[[ Text provided, beginning ]]
Maximum
Swine
Marketing Ltd. Newsletter
Hog Commentary for
January 24th, 2006
Hog
Markets
Cash has bounced back with notable gains in most regional markets
after tumbling the previous week. Live bids were up U$5.69/cwt
in the ISM, while national markets stayed rather steady as they
are lagged and take a little more time to show a reversal. Cutout
went down slightly for the week with hams showing weakness and
should be seen as a seasonal factor. Dec cold storage was released
on Monday showing a decline in total pork of 2% from Nov, 2005
and 11% from Dec of 2004. It should be noted that this is the
first time since 2000 that cold storage of pork actually declined
in the month of Dec. Slaughter has been higher than 2005 levels
but it is expected to level off and become closer to previous
year levels. Weights have entered 2006 at all time record highs
mainly due to mild weather and cheap feed, which has pressured
the pork product market.
Lean hog futures experienced volatile trade last week, gaining
one day and losing it the next but ended the week relatively
unchanged. The Feb contract still holds a relatively high premium
to cash prices so further volatility can be expected in the
short term. The lean hog futures market has experienced a lot
of downside in 2006 and if the product market firm’s up,
a reversal in the recent trend is likely to occur.
[[ Text provided, end ]]
[[ Extracted material, beginning ]]
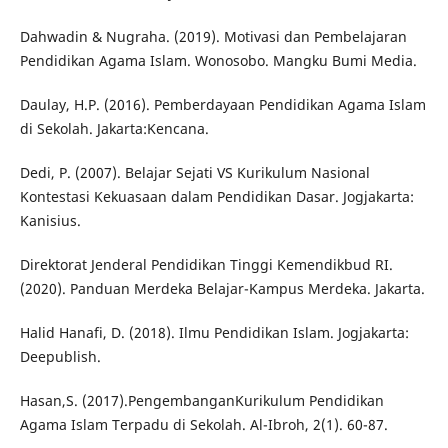
Dahwadin & Nugraha. (2019). Motivasi dan Pembelajaran
Pendidikan Agama Islam. Wonosobo. Mangku Bumi Media.
Daulay, H.P. (2016). Pemberdayaan Pendidikan Agama Islam
di Sekolah. Jakarta:Kencana.
Dedi, P. (2007). Belajar Sejati VS Kurikulum Nasional
Kontestasi Kekuasaan dalam Pendidikan Dasar. Jogjakarta:
Kanisius.
Direktorat Jenderal Pendidikan Tinggi Kemendikbud RI.
(2020). Panduan Merdeka Belajar-Kampus Merdeka. Jakarta.
Halid Hanafi, D. (2018). Ilmu Pendidikan Islam. Jogjakarta:
Deepublish.
Hasan,S. (2017).PengembanganKurikulum Pendidikan
Agama Islam Terpadu di Sekolah. Al-Ibroh, 2(1). 60-87.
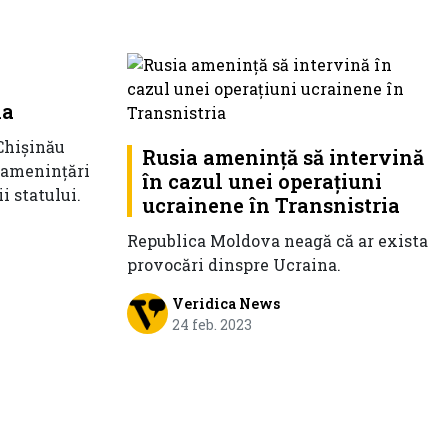
ia
 Chișinău
Rusia amenință să intervină
 amenințări
în cazul unei operațiuni
i statului.
ucrainene în Transnistria
Republica Moldova neagă că ar exista
provocări dinspre Ucraina.
Veridica News
24 feb. 2023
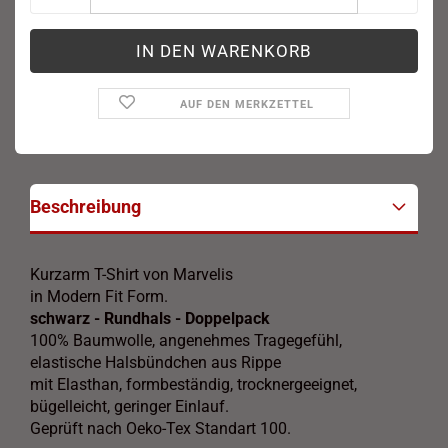
AUF DEN MERKZETTEL
Beschreibung
Kurzarm T-Shirt von Marvelis
in Modern Fit Form.
schwarz - Rundhals - Doppelpack
100% Baumwolle, angenehmes Tragegefühl,
elastische Halsbündchen aus Rippe
mit Elasthan, formbeständig, trocknergeeignet,
bügelleicht, geringer Einlauf.
Geprüft nach Oeko-Tex Standart 100.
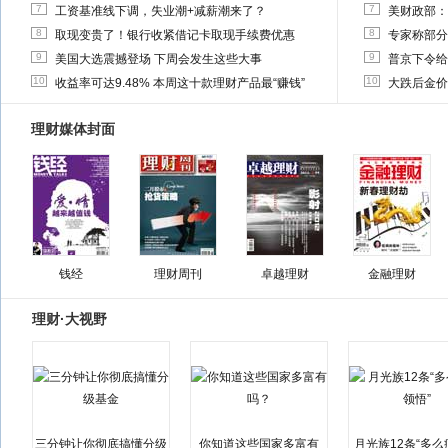
7
7
工资基准线下调，失业潮+减薪潮来了？
美财政部：
8
8
取现变贵了！银行收紧借记卡取现手续费优惠
专家称部分
9
9
美国大选震撼登场 下周会发生这些大事
普京下令给
10
10
收益率可达9.48% 本周这十款理财产品最“赚钱”
大跌后金价
理财媒体封面
钱经
理财周刊
卓越理财
金融理财
理财·大视野
三分钟让你彻底搞懂分级
你知道这些国家多富有
月光族12条“多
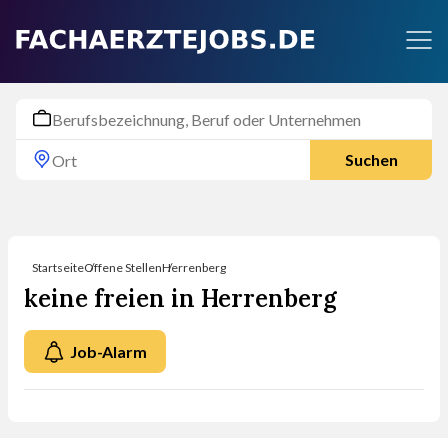
Suchen
Startseite
Offene Stellen
Herrenberg
keine freien in Herrenberg
Job-Alarm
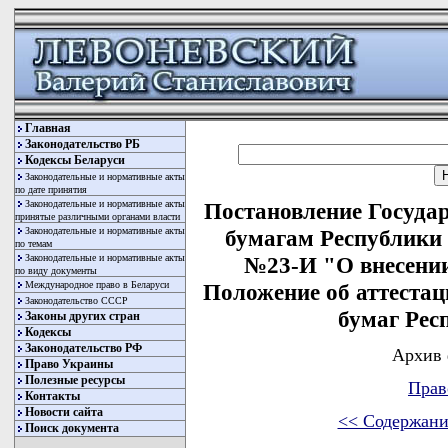
Главная
Законодательство РБ
Кодексы Беларуси
Законодательные и нормативные акты
по дате принятия
Законодательные и нормативные акты
Постановление Госуда
принятые различными органами власти
Законодательные и нормативные акты
бумагам Республики Б
по темам
Законодательные и нормативные акты
№23-И "О внесении
по виду документы
Международное право в Беларуси
Положение об аттеста
Законодательство СССР
бумаг Рес
Законы других стран
Кодексы
Законодательство РФ
Архив 
Право Украины
Полезные ресурсы
Прав
Контакты
Новости сайта
<< Содержани
Поиск документа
[[ Extracted material, end ]]
▸ Exercise set:
A: Translate this sentence from the hog market newsletter into Spanish: "Lean hog futures experienced volatile trade last week, gaining one day and losing it the next but ended the week relatively unchanged."
B: Copy the passage of the hog market newsletter that runs from "Lean hog futures experienced" up to and including "likely to occur.".

▸ Solved tasks:
A: Los futuros de cerdo magro registraron una negociación volátil la semana pasada, ganando terreno un día y perdiéndolo al siguiente, pero cerraron la semana prácticamente sin cambios.

B:
Lean hog futures experienced volatile trade last week, gaining
one day and losing it the next but ended the week relatively
unchanged. The Feb contract still holds a relatively high premium
to cash prices so further volatility can be expected in the
short term. The lean hog futures market has experienced a lot
of downside in 2006 and if the product market firm’s up,
a reversal in the recent trend is likely to occur.